Accusations of collusion that have dogged the American chicken industry in recent months took a new turn after Tyson Foods, the country’s largest producer, said the Securities and Exchange Commission is investigating the allegations and sent the company a subpoena.

“We are cooperating with the investigation, which is at an early stage,” Springdale, Arkansas-based Tyson said Monday in its 10-Q filing. “Based upon the limited information we have, we believe the investigation is based upon the allegations” related to antitrust litigation involving broiler chickens, it said.

Tyson and its largest competitors have been named as defendants in a series of lawsuits that claim the industry colluded starting in 2008 to drive prices higher, allegations denied by Tyson and the other companies.

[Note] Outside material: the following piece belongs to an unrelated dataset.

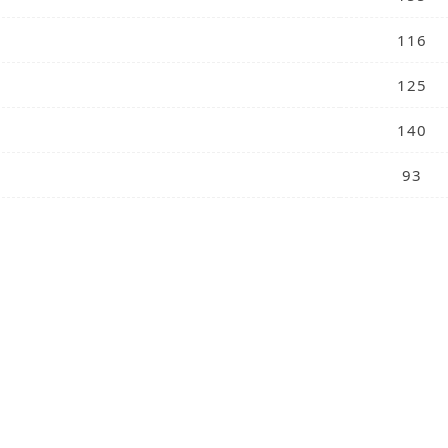
116
125
140
93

The Georgia Department of Agriculture, which gathered and disseminated the benchmark Georgia Dock prices that are the focus of some of the complaints, discontinued its widely used pricing index in December. Starting this month, the department began collecting data for a new index, although a lack of contributions has delayed the publication of the new measure.

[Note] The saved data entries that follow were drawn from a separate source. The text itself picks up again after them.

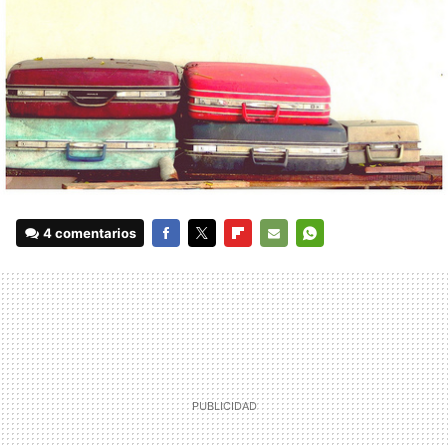
4 comentarios
FACEBOOK
TWITTER
FLIPBOARD
E-
WHATSAPP
MAIL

Shares of Tyson, which also reported record quarterly earnings, fell as much as 3.3 percent in New York. Rival producers Sanderson Farms Inc. and Pilgrim’s Pride Corp. also dropped.

Despite the chicken controversy, Tyson’s business is booming. It reported net income of $1.59 a share for the three months through Dec. 31, up from $1.15 a year earlier and beating the $1.27 average of 12 estimates compiled by Bloomberg.

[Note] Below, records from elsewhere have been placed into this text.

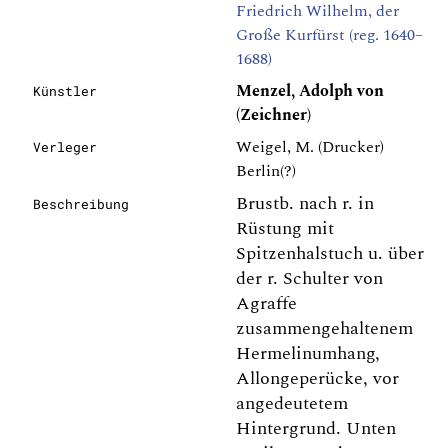
Friedrich Wilhelm, der
Große Kurfürst (reg. 1640–
1688)
Menzel, Adolph von
Künstler
(Zeichner)
Weigel, M. (Drucker)
Verleger
Berlin(?)
Brustb. nach r. in
Beschreibung
Rüstung mit
Spitzenhalstuch u. über
der r. Schulter von
Agraffe
zusammengehaltenem
Hermelinumhang,
Allongeperücke, vor
angedeutetem
Hintergrund. Unten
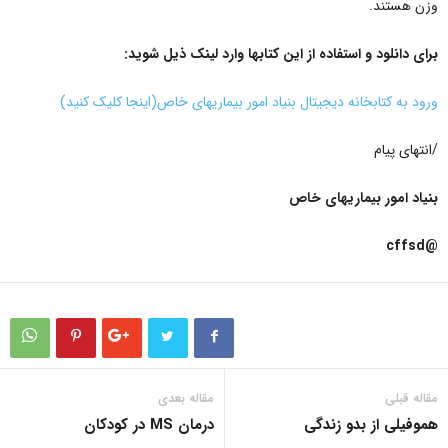
وزن هستند.
برای دانلود و استفاده از این کتابها وارد لینک ذیل شوید:
ورود به کتابخانه دیجیتال بنیاد امور بیماریهای خاص(اینجا کلیک کنید)
/انتهای پیام
بنیاد امور بیماریهای خاص
@cffsd
مقاله قبلی
مقاله بعدی
هموفیلی از بدو زندگی
درمان MS در کودکان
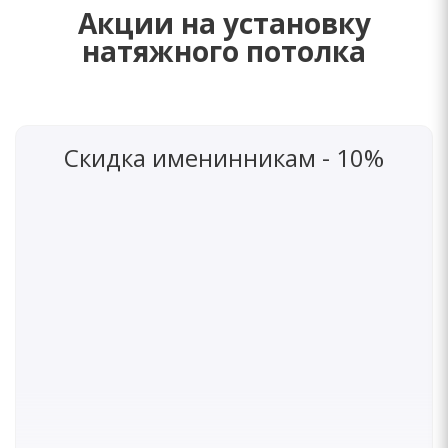
Акции на установку
натяжного потолка
Скидка именинникам - 10%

“We capitalized on favorable market conditions in our beef and pork segments and the cash generated is providing fuel for growth in our value-added chicken and prepared foods segments,” Chief Executive Officer Tom Hayes said on a conference call.

Earnings excluding one-time items will be $4.90 to $5.05 a share in the 12 months through September, it said in a separate statement. That compares with a December forecast of profit at $4.70 to $4.85.

The higher guidance is “primarily the result of this quarter’s far-stronger-than-expected margin performance,” David Palmer, a New York-based analyst for RBC Capital Markets who has a sector perform rating on the shares, said in a report on Monday. The increase “suggests some degree of over-earning this quarter relative to the remaining three quarters.”

Hayes said the company’s goal is for long-term earnings per share growth to be in high single digits as it invests back into its businesses. Tyson has in the past targeted growth above 10 percent, and in fiscal 2016, its adjusted earnings rose 39 percent.

The shares were 0.8 percent lower at $64.85 at 10:44 a.m. in New York.